→ **Exercise**:
What's needed is the listing below, repeated word for word with no pictures.

→ **Source material**:
== Segment start ==
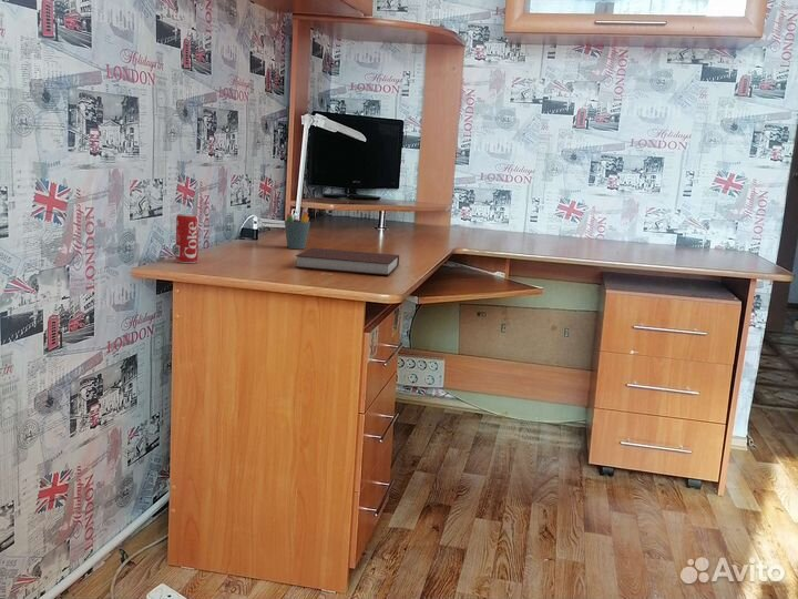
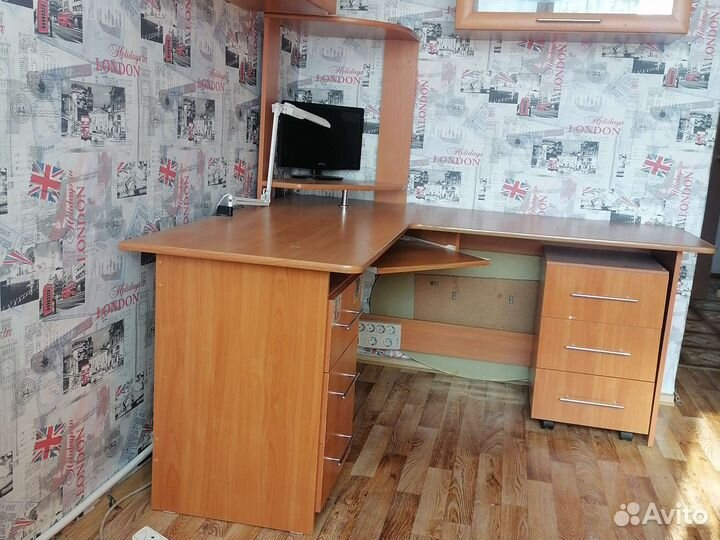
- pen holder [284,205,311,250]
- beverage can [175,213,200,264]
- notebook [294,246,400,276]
== Segment end ==
→ **Written solution**:
- pen holder [284,205,311,250]
- beverage can [175,213,200,264]
- notebook [294,246,400,276]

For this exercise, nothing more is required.